Pourquoi ce titre : la passion de la découverte ? Parce que la découverte est une passion tout comme la chine, tout comme la collection. Parce que chiner c'est conjuguer le passé au présent, ressusciter un objet endormi, répondre à la question du poète : objets inanimés vous avez bien une âme. Parce que chiner, c'est agir de manière écologique.

LES CHINEURS : UNE GRANDE FAMILLE

Amateurs ou professionnels, chineurs ou collectionneurs, tous ont un point commun, la passion. Chaque semaine vous irez avec eux chiner dans les foires et les marchés aux puces, dans les brocantes et les salons, les braderies et les vide-greniers, dans toute la France et même au-delà. Et bientôt, sans vous connaître, vous vous reconnaîtrez comme faisant partie de la même famille.

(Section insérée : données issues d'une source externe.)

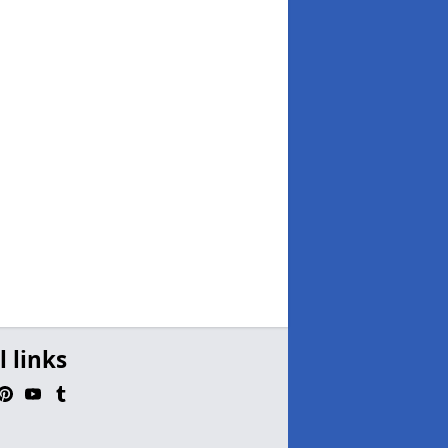
l links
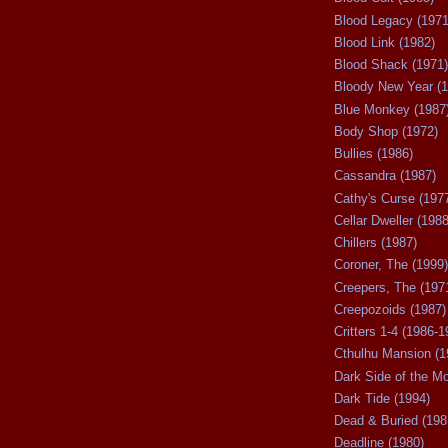
Blood Legacy (1971
Blood Link (1982)
Blood Shack (1971)
Bloody New Year (1
Blue Monkey (1987
Body Shop (1972)
Bullies (1986)
Cassandra (1987)
Cathy's Curse (197
Cellar Dweller (1988
Chillers (1987)
Coroner, The (1999)
Creepers, The (197
Creepozoids (1987)
Critters 1-4 (1986-1
Cthulhu Mansion (1
Dark Side of the M
Dark Tide (1994)
Dead & Buried (198
Deadline (1980)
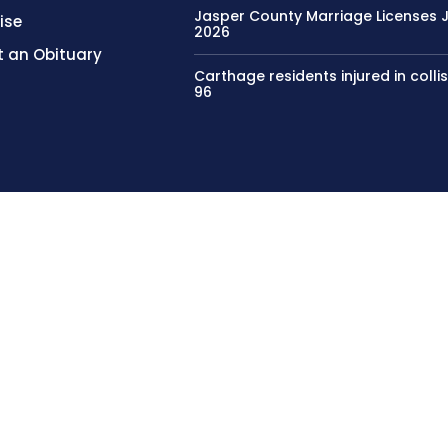
Jasper County Marriage Licenses Ju
ise
2026
 an Obituary
Carthage residents injured in colli
96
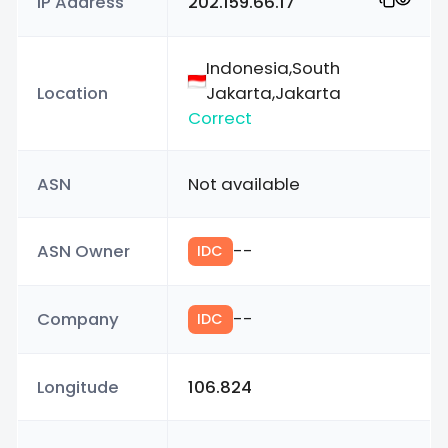
IP Address
202.159.66.17
Indonesia,South
Location
Jakarta,Jakarta
Correct
ASN
Not available
ASN Owner
--
IDC
Company
--
IDC
Longitude
106.824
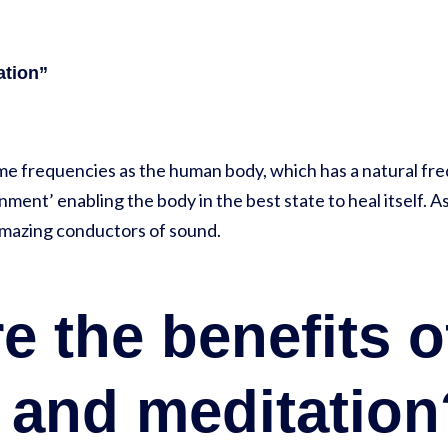
ation”
me frequencies as the human body, which has a natural fr
ment’ enabling the body in the best state to heal itself. A
amazing conductors of sound.
e the benefits 
g and meditatio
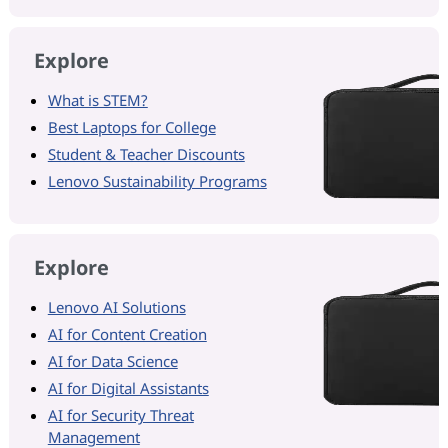
Explore
What is STEM?
Best Laptops for College
Student & Teacher Discounts
Lenovo Sustainability Programs
Explore
Lenovo AI Solutions
AI for Content Creation
AI for Data Science
AI for Digital Assistants
AI for Security Threat
Management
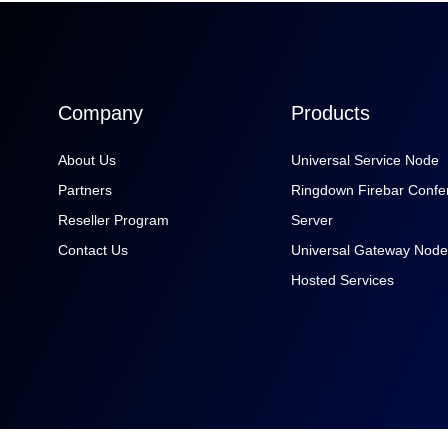
Company
Products
About Us
Universal Service Node
Partners
Ringdown Firebar Confe
Reseller Program
Server
Contact Us
Universal Gateway Node
Hosted Services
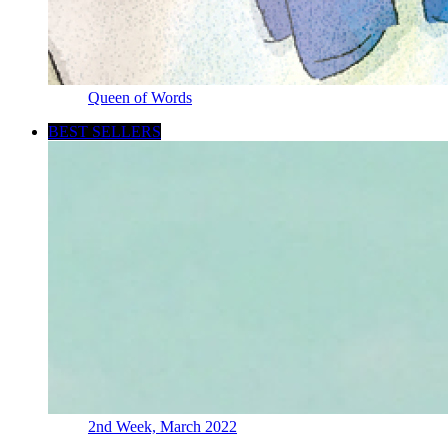
Queen of Words
BEST SELLERS
2nd Week, March 2022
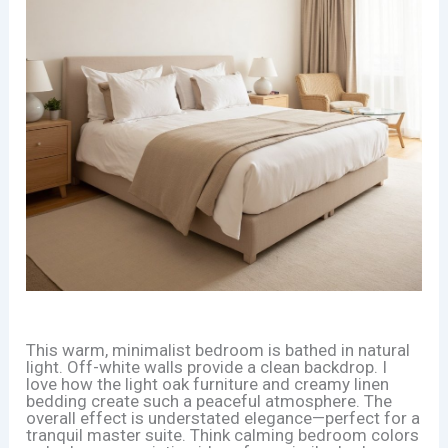
This warm, minimalist bedroom is bathed in natural
light. Off-white walls provide a clean backdrop. I
love how the light oak furniture and creamy linen
bedding create such a peaceful atmosphere. The
overall effect is understated elegance—perfect for a
tranquil master suite. Think calming bedroom colors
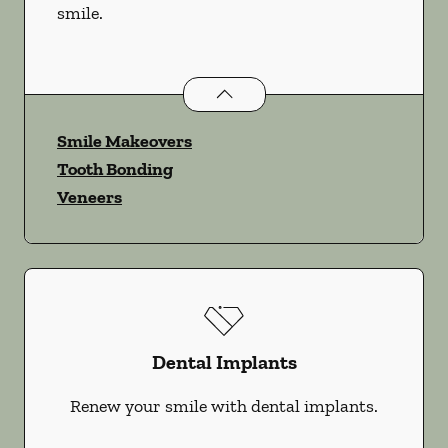
smile.
Cosmetic Dentistry
services
Smile Makeovers
Tooth Bonding
Veneers
Dental Implants
Renew your smile with dental implants.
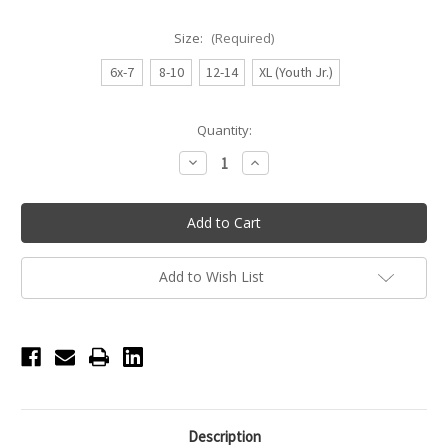
Size:
(Required)
6x-7
8-10
12-14
XL (Youth Jr.)
Current
Quantity:
Stock:
Decrease
Increase
Quantity
Quantity
of
of
Eva
Eva
Tank
Tank
Youth
Youth
Leotard
Leotard
with
with
Waist
Waist
Add to Wish List
Mesh
Mesh
Inserts
Inserts
-
-
Dark
Dark
Pink
Pink
Description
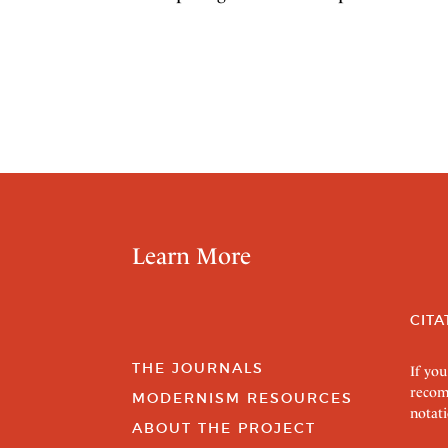
Learn More
CITA
THE JOURNALS
If you
recom
MODERNISM RESOURCES
notati
ABOUT THE PROJECT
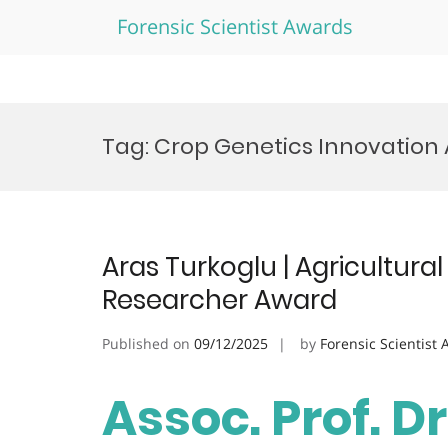
Forensic Scientist Awards
Skip
to
Tag:
Crop Genetics Innovation
content
Aras Turkoglu | Agricultural
Researcher Award
Published on
09/12/2025
by
Forensic Scientist
Assoc. Prof. Dr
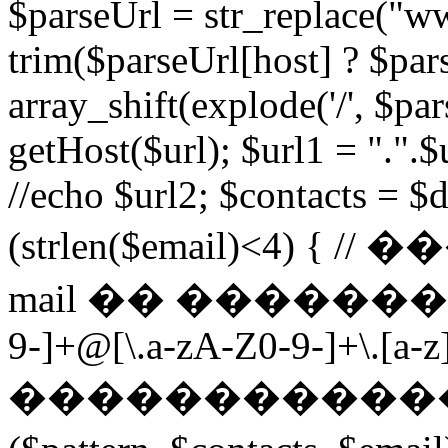
$parseUrl = str_replace("ww
trim($parseUrl[host] ? $pars
array_shift(explode('/', $par
getHost($url); $url1 = ".".$u
//echo $url2; $contacts = $d
(strlen($email)<4) 
mail �� ��������� $p
9-]+@[\.a-zA-Z0-9-]+\.[a-z]
������������ ��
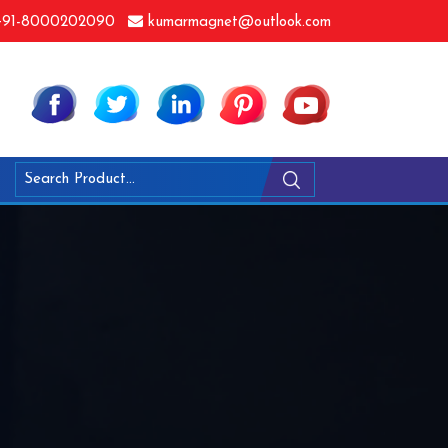
91-8000202090
kumarmagnet@outlook.com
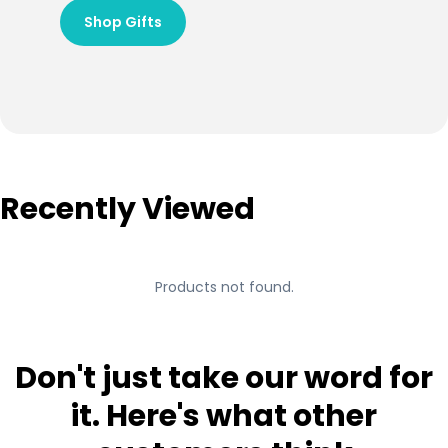
Shop Gifts
Recently Viewed
Products not found.
Don't just take our word for
it. Here's what other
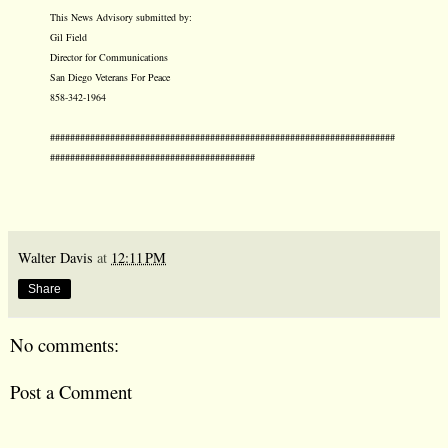
This News Advisory submitted by:
Gil Field
Director for Communications
San Diego Veterans For Peace
858-342-1964
#####################################################################
#########################################
Walter Davis
at
12:11 PM
Share
No comments:
Post a Comment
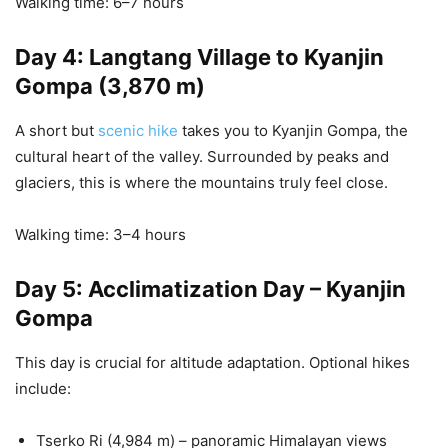
Walking time: 6–7 hours
Day 4: Langtang Village to Kyanjin
Gompa (3,870 m)
A short but
scenic hike
takes you to Kyanjin Gompa, the
cultural heart of the valley. Surrounded by peaks and
glaciers, this is where the mountains truly feel close.
Walking time: 3–4 hours
Day 5: Acclimatization Day – Kyanjin
Gompa
This day is crucial for altitude adaptation. Optional hikes
include:
Tserko Ri (4,984 m) – panoramic Himalayan views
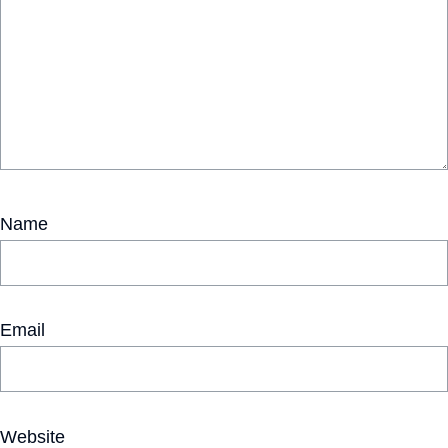
Name
Email
Website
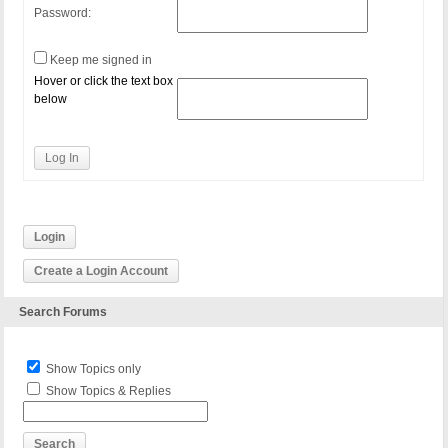
Password:
Keep me signed in
Hover or click the text box
below
Log In
Login
Create a Login Account
Search Forums
Show Topics only
Show Topics & Replies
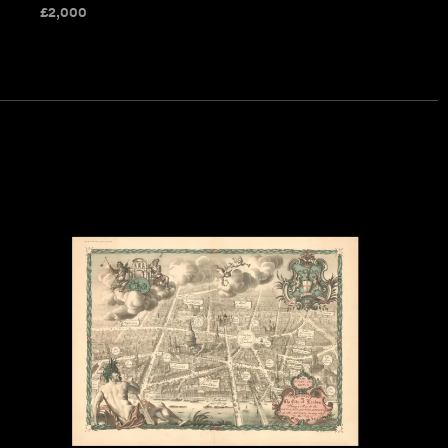
£
2,000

LA CHINE : UNE ÉCOLE DE PATIENCE

Chiner ce n'est pas aller en famille dans un magasin, pour y acheter un secrétaire de 1,12 m de large, afin qu'il trouve exactement sa place entre la cheminée et la fenêtre du salon.
Ce n'est pas aller chercher dans le vide-greniers qui se tiendra le samedi suivant, au coin de la rue, la série complète des boîtes Banania pour égayer une étagère de la cuisine ; même si vous avez lu la veille, dans un magazine de décoration, gue les objets publicitaires sont à la mode.
Dans les deux cas, vous risqueriez de vous exposer à une désagréable déconvenue car chiner, ce n'est pas trouver, à coup sûr, un meuble ou un objet des siècles passés, comme on achète un article vu dans un catalogue ou sur une publicité. Au contraire, la chine est une preuve, et non pas une épreuve, de patience et de pugnacité, comparable à celle d'un chercheur ou d'un explorateur. Et plus l'objet sera ancien, fragile, délicat, plus il sera rare mais plus la trouvaille prendra pour son découvreur une valeur inestimable.